[Collected data]
Start of Block
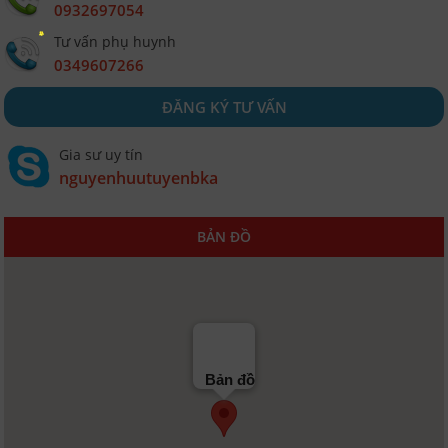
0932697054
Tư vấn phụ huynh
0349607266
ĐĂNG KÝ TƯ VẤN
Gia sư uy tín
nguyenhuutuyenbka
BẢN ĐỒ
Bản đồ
End of Block
Start of Block
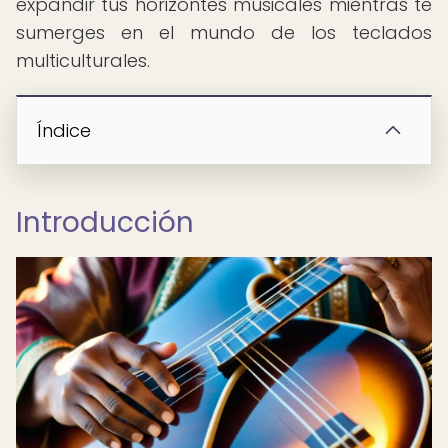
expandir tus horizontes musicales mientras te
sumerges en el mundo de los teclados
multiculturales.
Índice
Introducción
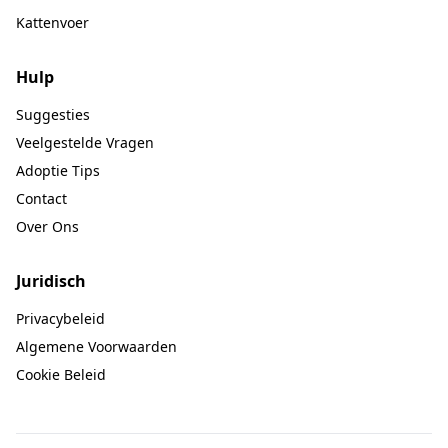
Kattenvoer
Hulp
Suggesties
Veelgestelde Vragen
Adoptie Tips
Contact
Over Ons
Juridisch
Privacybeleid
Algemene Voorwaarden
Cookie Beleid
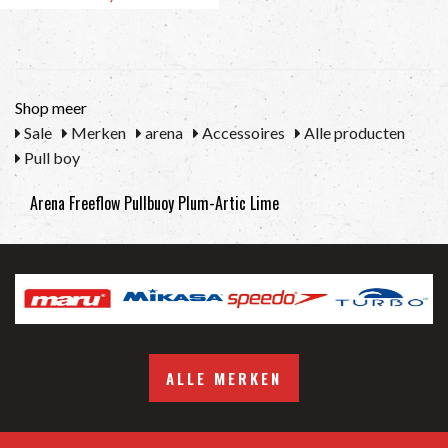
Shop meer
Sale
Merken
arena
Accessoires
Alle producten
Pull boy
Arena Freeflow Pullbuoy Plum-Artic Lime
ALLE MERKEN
End of Block
**EXERCISE AIM**:
Using the data above, which lines fall from the one with "multiculturales." through the one with "ALLE MERKEN"? Repeat them exactly, ends included, minus any pictures.

**WRITTEN SOLUTION**:
multiculturales.
Índice
Introducción
Kattenvoer
Hulp
Suggesties
Veelgestelde Vragen
Adoptie Tips
Contact
Over Ons
Juridisch
Privacybeleid
Algemene Voorwaarden
Cookie Beleid
Shop meer
Sale
Merken
arena
Accessoires
Alle producten
Pull boy
Arena Freeflow Pullbuoy Plum-Artic Lime
ALLE MERKEN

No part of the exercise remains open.